On Wednesday, January 26, the Permanent Mission of Switzerland, the United Nations Office for the Coordination of Humanitarian Affairs (OCHA), the International Committee of the Red Cross (ICRC), and Center for Civilians in Conflict (CIVIC) convened a high-level virtual roundtable to share good practices in and discuss challenges to implementing protection of civilians (POC) policies and mechanisms at the national level.
The event followed the January 25th UN Security Council open debate on the protection of civilians during armed conflict in urban settings. The conversations during the virtual event echoed observations made during the Council debate regarding the lack of respect for international humanitarian law (IHL) by parties to armed conflict and the devastating consequences inflicted upon civilians, critical civilian infrastructure, and essential services as a result of conflicts, especially when fought in urban environments with explosive weapons.
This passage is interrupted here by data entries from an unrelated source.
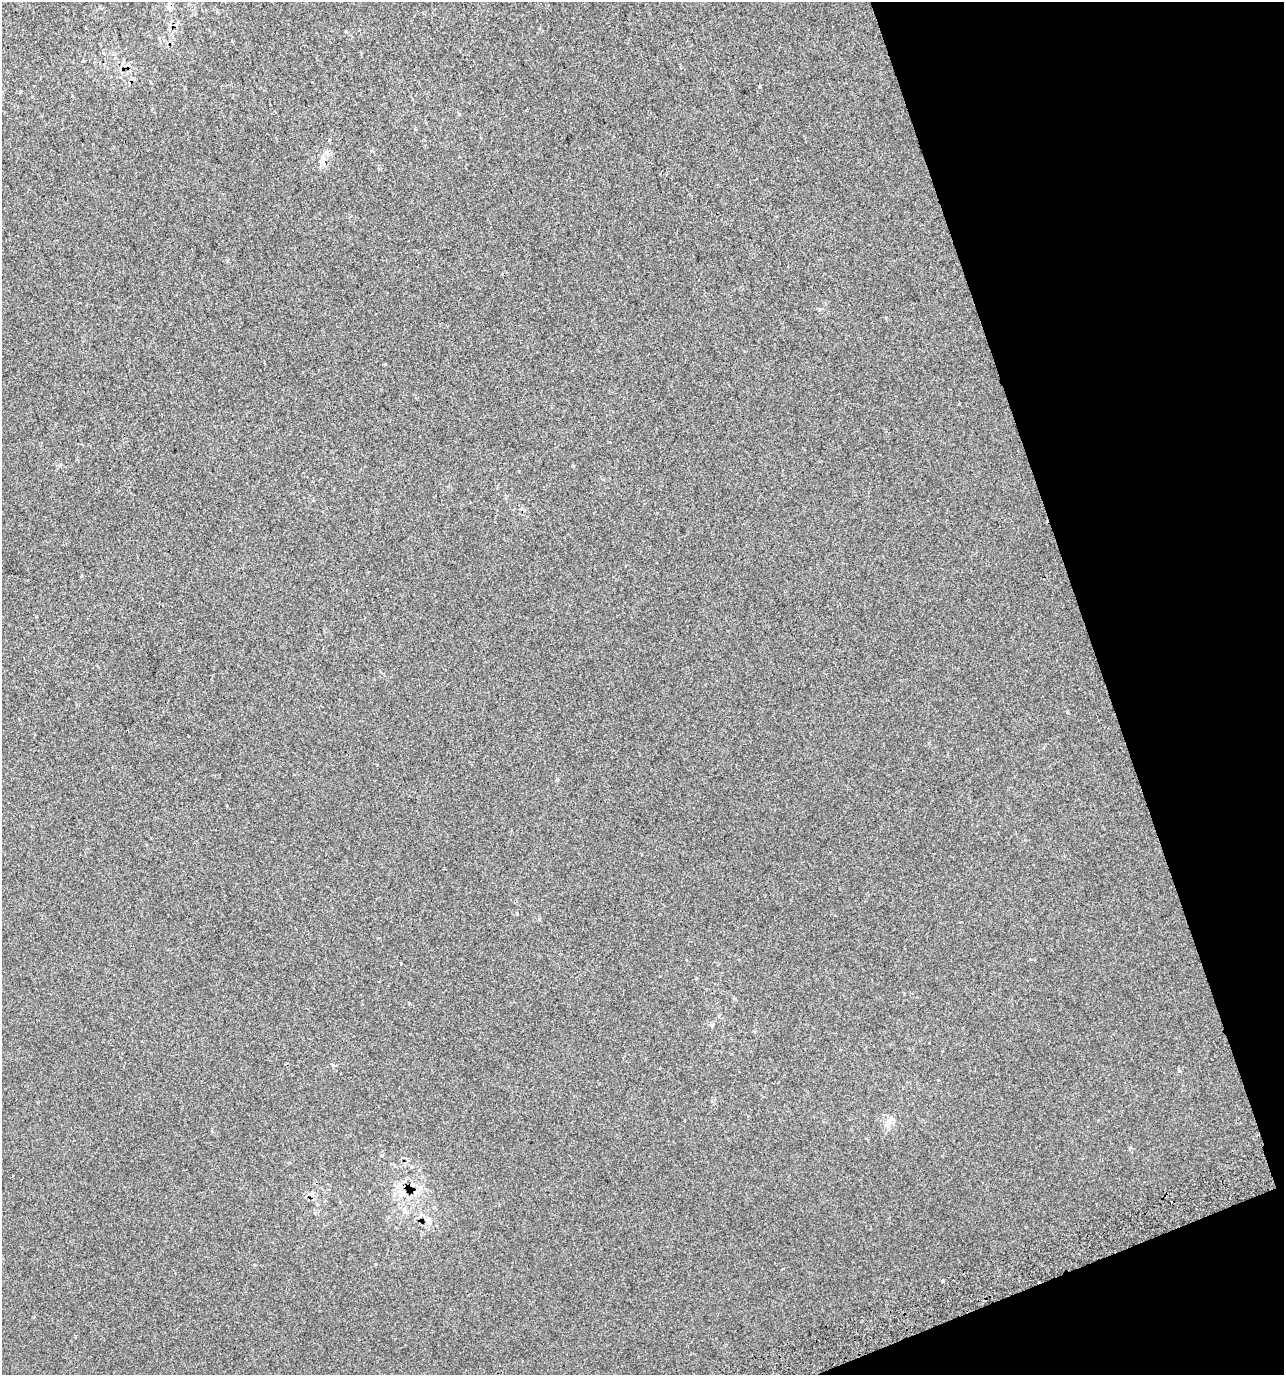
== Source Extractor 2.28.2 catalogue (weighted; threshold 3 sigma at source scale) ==
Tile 12 of 4 x 4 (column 4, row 3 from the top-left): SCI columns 3988-5269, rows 1413-2785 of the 5358 x 5574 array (HDU 1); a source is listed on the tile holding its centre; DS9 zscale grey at full resolution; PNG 1286 x 1377 px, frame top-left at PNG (2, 2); no overlay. Shown black and unused: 17% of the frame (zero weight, under 2 of 3 exposures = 2% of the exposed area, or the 3 px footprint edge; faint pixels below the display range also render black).
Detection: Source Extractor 2.28.2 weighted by HDU 2 'WHT'; one run over the whole footprint, this tile lists its part. Background 3.17e-04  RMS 0.0073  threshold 0.033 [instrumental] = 3 sigma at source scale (4.5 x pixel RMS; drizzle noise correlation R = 1.50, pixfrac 1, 0.0396/0.0396 arcsec/px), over >= 5 px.
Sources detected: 9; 2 cosmic-ray / hot-pixel residue — not listed; the other 7 listed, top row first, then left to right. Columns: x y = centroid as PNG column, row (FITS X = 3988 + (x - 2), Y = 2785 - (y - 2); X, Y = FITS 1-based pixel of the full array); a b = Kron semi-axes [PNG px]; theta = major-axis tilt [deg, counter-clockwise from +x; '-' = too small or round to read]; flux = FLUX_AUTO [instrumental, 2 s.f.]
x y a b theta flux
760 86 3 3 - 3.3
323 162 12 3 -75 1.8
891 1120 8 6 41 2.8
400 1185 9 3 -71 1.9
404 1211 9 6 -90 2.8
429 1220 13 8 -78 4
942 1280 4 3 - 1.4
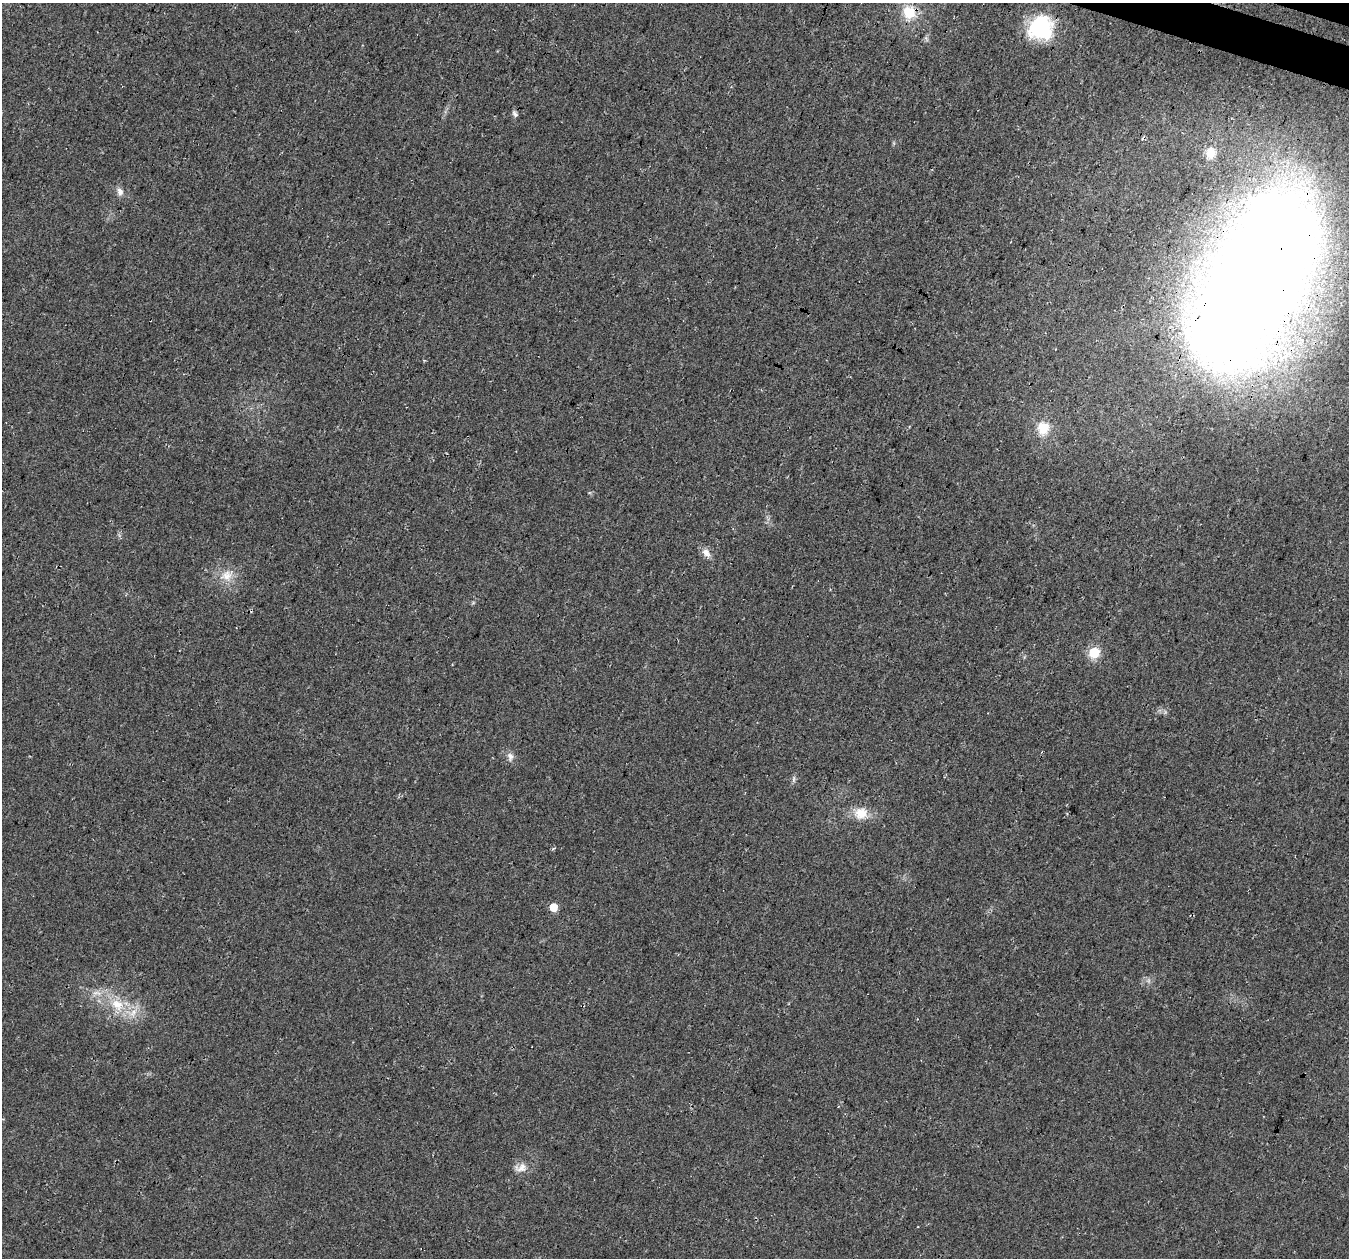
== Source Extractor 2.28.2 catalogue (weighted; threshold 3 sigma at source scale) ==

Attendees heard practical examples of implementing POC at the national level. For example, Switzerland developed a national strategy on civilian protection (2007) and published its voluntary report on national implementation of IHL (2020). Cote d’Ivoire created a National Inter-ministerial Commission to ensure compliance with IHL, and Uruguay prioritizes training peacekeepers on protection of civilians, including with a focus on child protection and gender.
Panelists shared effective approaches in strengthening POC at the national level. For example, protection of civilians should be communicated in ways that draw on the voices of civilians and communities who live under threat and are best placed to identify challenges facing them. To strengthen national ownership and adherence to obligations, actions should be tailored to relevant professional and cultural contexts. These measures should aim to bring about systemic changes, from the institutional to the societal level. This includes working with the different branches of government and state military forces, as well as non-state armed groups and other actors that may have an influence over them, in a constant effort to foster respect for the rules of war. It also involves embedding the basic principles of IHL into the DNA of all members of armed forces and armed groups through an integration model.
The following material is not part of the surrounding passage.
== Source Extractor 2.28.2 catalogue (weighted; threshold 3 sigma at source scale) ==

Speakers highlighted the critical requirement of political courage and leadership as a key factor in elevating POC at the national level and discussed some innovative approaches and practical mechanisms that can make protection of civilians a reality. They also raised the importance of partnerships and the role of UN and civil society in supporting Member States to uphold their primary responsibilities for protecting civilians, including by partnering to develop, implement, and monitor national POC policies, and cultivating the required political will to prioritize POC within all branches and levels of national governments.
The event is part of an ongoing dialogue on POC, meant to catalyze thinking and action on effective, practical, and inclusive approaches to the protection of civilians at the national level. The discussions will continue, including during the 2022 POC Week, due to be held in May.